The California Unfair Competition (UCL) and Unfair Advertising Laws have long been subject to abuse. In response to the abuses of those laws, California businesses and consumer groups supported Proposition 64 in 2004. The voters overwhelmingly passed that proposition. That ballot measure had five main provisions, which:
- Required an attorney who files a lawsuit to have an actual client who has been harmed and suffered financial or property injury;
- Protected the right of a consumer to sue someone, if the consumer is harmed or has suffered damages;
- Allowed only public officials (the Attorney General, district attorneys and some city attorneys) to file lawsuits on behalf of the "general public";
- Dedicated more funding to official public litigation of serious consumer claims; and
- Required lawyers who want to represent big groups or the public at large to go to court as they do in every other state and certify a class of plaintiffs for litigation against a defendant.
There have been six years of litigation about the proposition's effect on lawsuit abuse. On January 27, 2011 the California Supreme Court, in Kwikset Corporation v. The Superior Court, seems to have enabled plaintiffs' attorneys to file and litigate lawsuits which lack merit and do not meet the requirements the voters intended in passing Proposition 64.
The plaintiff in Kwikset had purchased locksets, which the company described as "Made in U.S.A." Some components had been made elsewhere and partially assembled in Mexico but the final assembly of the product occurred in the United States. According to the plaintiffs' second amended complaint, (1) Kwikset labeled certain locksets with "Made in U.S.A.." or a similar designation, (2) these representations were false, (3) plaintiffs saw and relied on the labels for their truth in purchasing Kwikset's locksets, and (4) plaintiffs would not have bought the locksets but for the labels' representations.
The court's majority stated, "[f]or each consumer who relies on the truth and accuracy of a label and is deceived by misrepresentations into making a purchase, the economic harm is the same: the consumer has purchased a product that he or she paid more for than he or she otherwise might have been willing to pay if the product had been labeled accurately.
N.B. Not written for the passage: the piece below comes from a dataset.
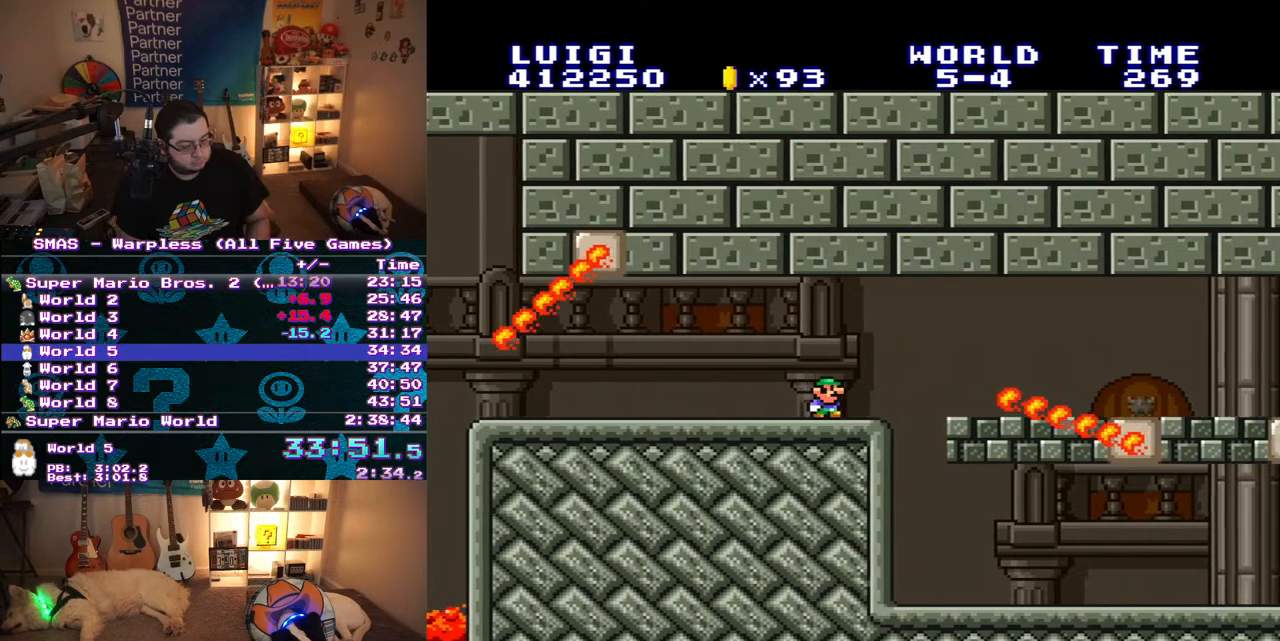
{"buttons": ["Y"], "events": [[433, "DPAD_RIGHT", "up"]]}
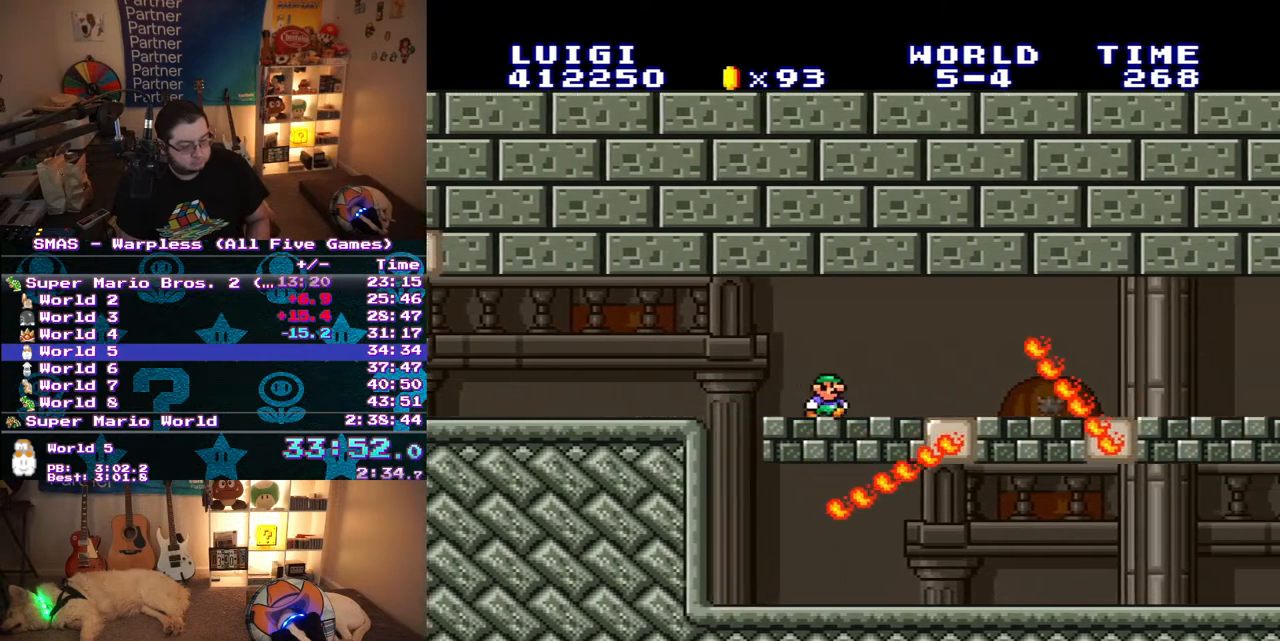
{"buttons": ["Y", "DPAD_RIGHT"], "events": [[50, "DPAD_RIGHT", "down"], [267, "B", "down"], [400, "B", "up"]]}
This economic harm—the loss of real dollars from a consumer's pocket—is the same whether or not a court might objectively view the products as functionally equivalent. A counterfeit Rolex might be proven to tell the time as accurately as a genuine Rolex and in other ways is functionally equivalent, but we do not doubt the consumer (as well as the company that was deprived of a sale) has been economically harmed by the substitution in a manner sufficient to create standing to sue."
Kwikset had argued that Proposition 64 required the plaintiff to have suffered harm and that there was an injury in fact and lost money or property. However, the court decided that the voters, in passing Proposition 64, had not intended to require the persons who could sue to also prove both of those contentions. Instead the court stated Proposition 64 was intended to abolish the parts of the unfair practices and false advertising acts that made suing under them easier, but it was not intended to make their standing requirements comparatively more onerous. Indeed, this would likely come as quite the revelation to anyone who read and understood Proposition 64.
Instead, the majority ruled that a consumer may satisfy the UCL's new standing requirements merely by alleging that he or she would not have bought the product but for the misrepresentation, and that assertion is sufficient to allege causation that the purchase would not have been made but for the misrepresentation. They further contend this is sufficient to allege economic injury.
Justice Chin dissented from the majority's opinion. He wrote, "[t]o have standing under the UCL, a plaintiff must have suffered "injury in fact" and have "lost money or property" as a result of an unfair business practice. In direct contravention of the electorate's intent, the majority disregards the express language of the amendment and makes it easier for a plaintiff to achieve standing under the UCL." (Emphasis supplied.)
Justice Chin observed, "[a] consumer who purchases a product based on a defendant's misrepresentation may very well achieve standing under the UCL's new requirements. But the consumer must allege that he or she suffered an injury in fact and lost money or property in the transaction; the loss must be alleged by more than a simple reference to the price the consumer paid for the product. Plaintiffs here have failed to do that. More importantly, the majority relieves them of this burden. All plaintiffs now have to allege is that they would not have bought the mislabeled product. This cannot be what the electorate intended when it sought unequivocally to narrow the category of persons who could sue businesses under the UCL. In the case of a voters' initiative statute … we may not properly interpret the measure in a way that the electorate did not contemplate: the voters should get what they enacted, not more and not less." (Emphasis supplied.)
A longstanding rule of interpreting statutes is that the text is the first point of reference. If - and only if - the text is unclear should another source be considered. In this case, the court seems to have ignored the plain wording and meaning of Proposition 64 and looked to supporting election materials to interpret the proposition as applied to the Kwikset situation. The court ignored the plain meaning of the wording and misapplied the supporting election materials to achieve this odd result.
This opinion is also unfortunate because it misinterprets Proposition 64 to make it easier to litigate unfair competition and unfair advertising laws. The words of the proposition, the intent of its drafters and the voters was to restrict such litigation.
Regrettably, this opinion is another blow to the state's already bleak business climate.